In the short run Microsoft's operating system will still reside on well over 90% of the world's personal computers and software packages such as the Excel spreadsheet and Word word processor will still have a similar market share. The system and the software will create demand for each other's products. Being two corporate units rather than one might tempt them to raise their prices faster (or reduce them less fast) than if they remained one integrated whole with the justice department breathing down its neck.
If Bill Gates decided to run the applications company, it is difficult to imagine him trying to undermine the Windows operating system he built up and protected for so long by trying aggressively to sell products to other emerging platforms such as the free alternative, Linux. And will the two companies still be based on the same campus at Redmond with the same or adjacent canteens?
Yet, properly handled, this judgment could unleash submerged creative forces among the thousands of highly skilled Microsoft employees. As Walter Mossberg of the Wall Street Journal has pointed out, some of Microsoft's best products, such as Internet Explorer and Money, have emerged when the company has faced real competitive pressures.
The breakup of Microsoft would open countless new opportunities for software developers all over the world. At the moment no venture capitalist is going fund startups trying to sell rival spreadsheets, word processors or browsers against the might of Microsoft's integrated monopoly. New products in these areas have very little chance against the integrated packages that Microsoft offers locked into its own operating system.
What beggars belief is Microsoft's almost total inability to see, let alone admit, that it has done anything wrong despite the devastating catalogue of uncompetitive practices that the department of justice has unearthed.
Microsoft's self-interest dictates that it will oppose this judgment. The longer it delays the start of the split, the longer it will take to finish it. And even when the split is completed it will be years before effective competition can undermine the armlock that both new companies will have on their customers. It will be a major decision for companies to abandon the Windows system they are locked into. During this time, the industry Microsoft has dominated for so long will be shifting its field of battle to the internet, which Microsoft hopes will strengthen its argument that the justice department does not understand the dynamics of the industry.

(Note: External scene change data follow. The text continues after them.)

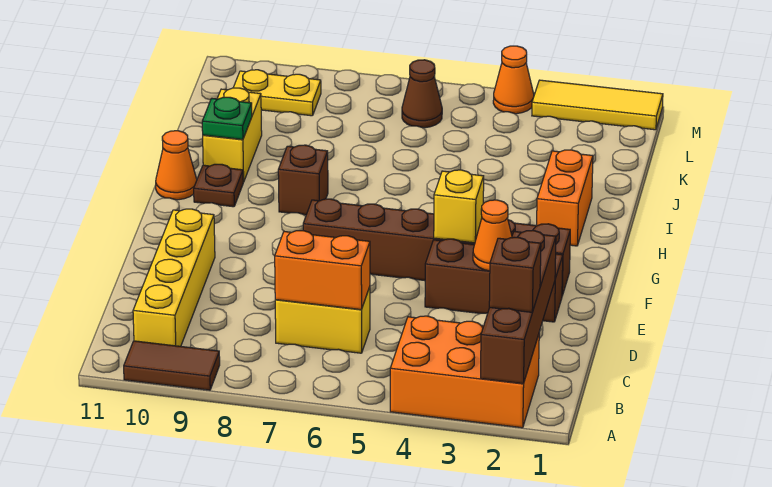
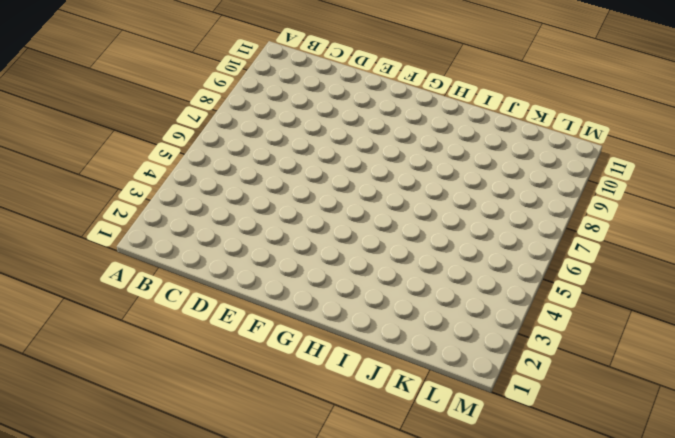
none -> orange brick A2:B4 level 1
none -> brown tile A9:A10 level 1
none -> yellow brick B10:E10 level 1

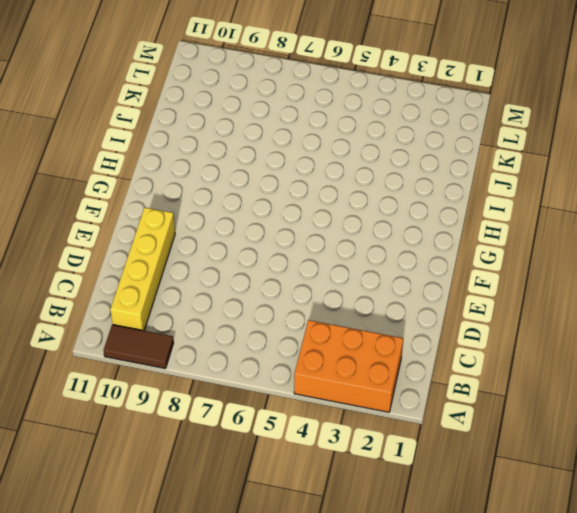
none -> yellow brick C6:C7 level 1
none -> brown brick E2:E4 level 1
none -> brown brick F2:F7 level 1

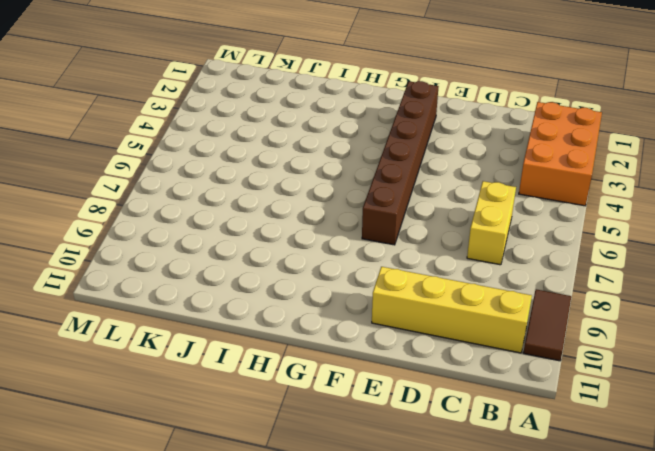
none -> brown brick E2:E4 level 1
none -> orange brick H2:I2 level 1
none -> brown brick H8 level 1

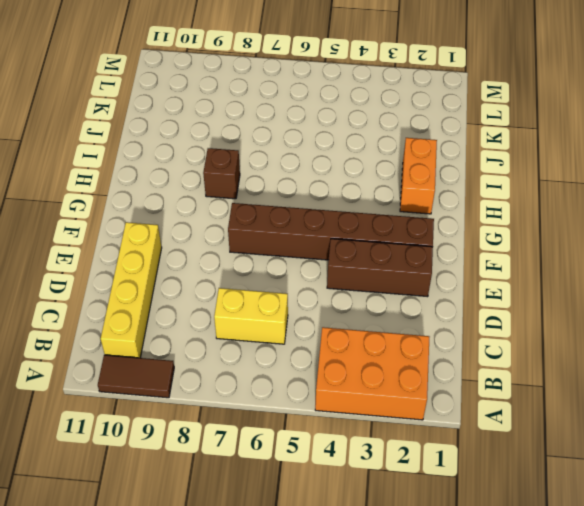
none -> brown plate H10 level 1
none -> orange cone H11 level 1
none -> yellow brick I10:J10 level 1

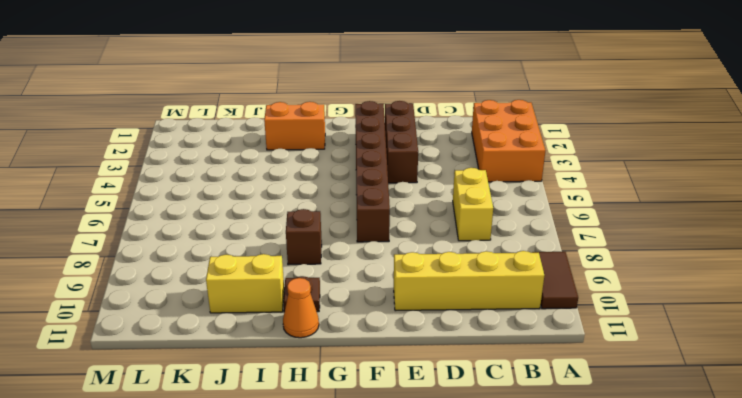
none -> brown cone L6 level 1
none -> yellow plate L9:L10 level 1
none -> yellow tile M1:M3 level 1

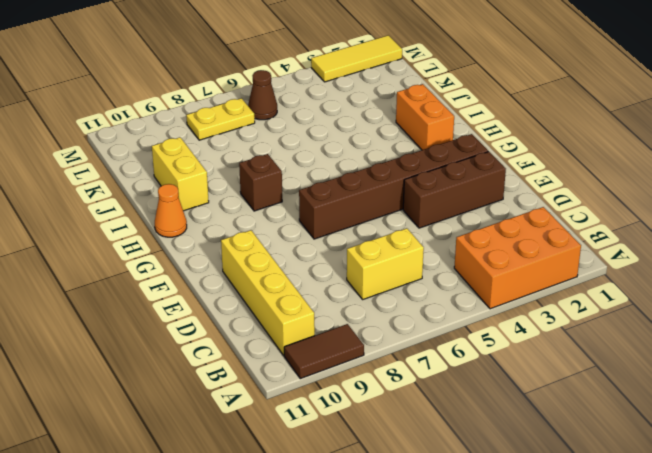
yellow plate L7:L8 level 1 -> yellow plate L9:L10 level 1
none -> brown plate H10 level 1
none -> orange cone M4 level 1
none -> brown brick A2:D2 level 2

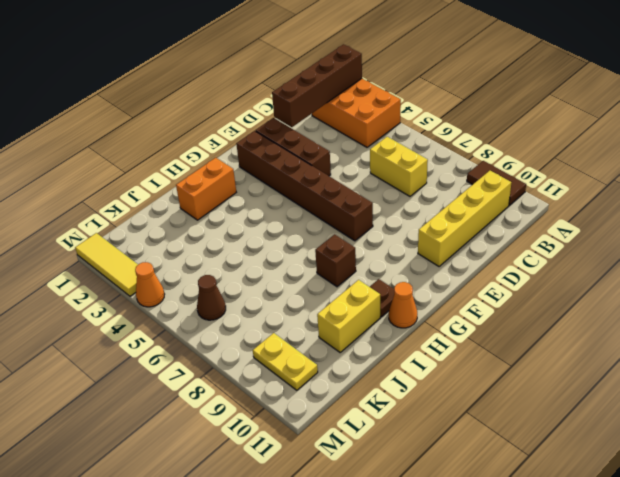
none -> orange brick C6:C7 level 2
none -> orange cone E3 level 2
none -> yellow brick F4 level 2

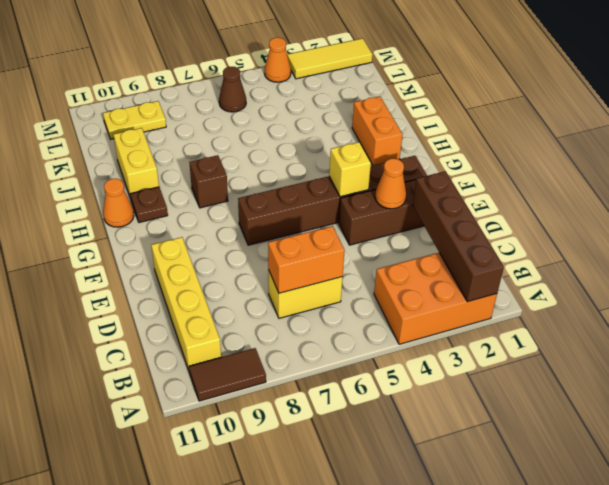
none -> green plate I10 level 2
none -> brown brick B2 level 3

Above all, Microsoft has reason to stall because the longer it does the longer it hangs on to its monopoly profits. Remember, the bottom line of all this is that Microsoft has been earning far higher profits than it should have been in virtue of its monopoly position. Should some of them not be handed back so they do not continue to give the two companies an advantageous war chest?
If the judge started to threaten huge backdated fines based on the scale of its monopoly profits Microsoft might have a vested interest in taking the judgment of the court more seriously.